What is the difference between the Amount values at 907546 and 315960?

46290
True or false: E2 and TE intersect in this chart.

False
-*-*-
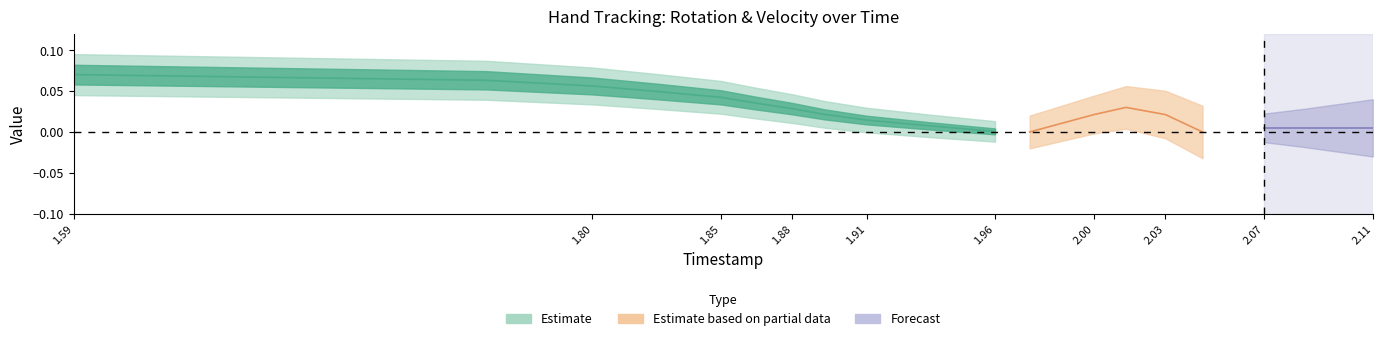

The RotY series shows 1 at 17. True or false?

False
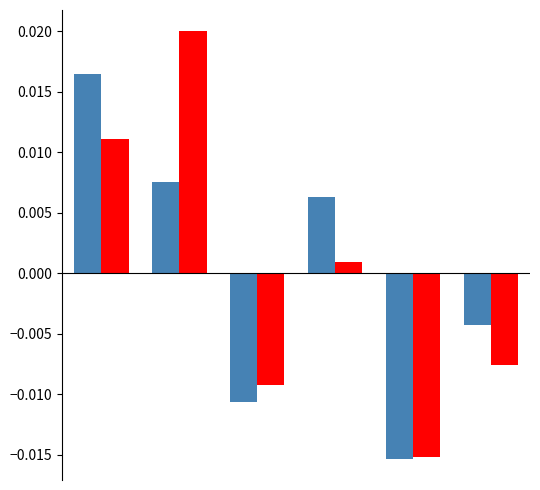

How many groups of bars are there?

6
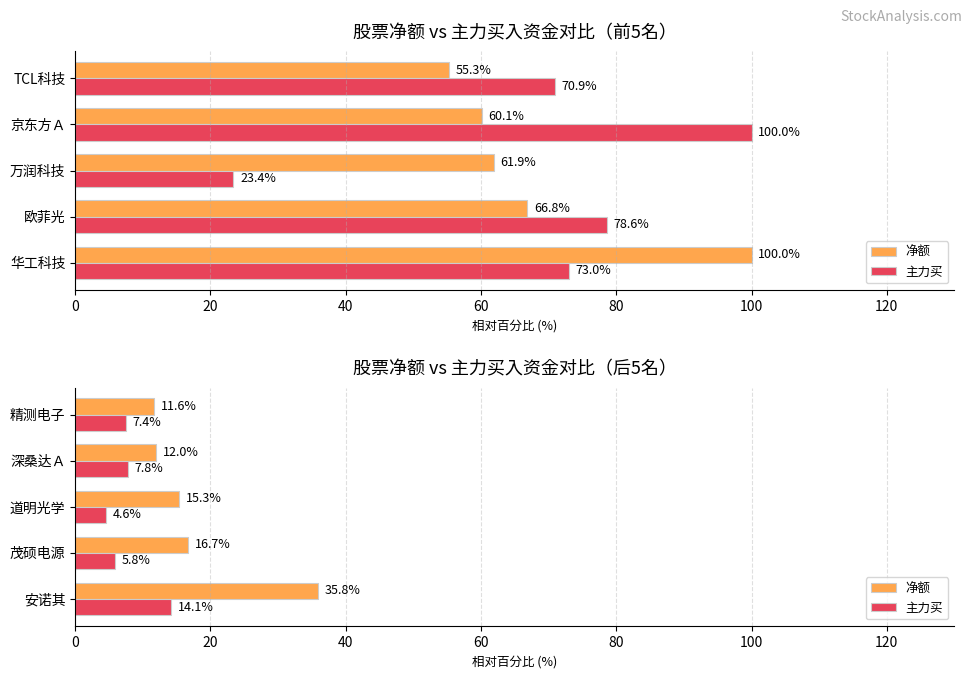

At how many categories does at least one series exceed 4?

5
-*-*-
▶ **Exercise requirements**: Filter the lines above, keeping each one that contains the word "many". Treat the match as case-sensitive.

▶ **Expected output**:
How many groups of bars are there?
At how many categories does at least one series exceed 4?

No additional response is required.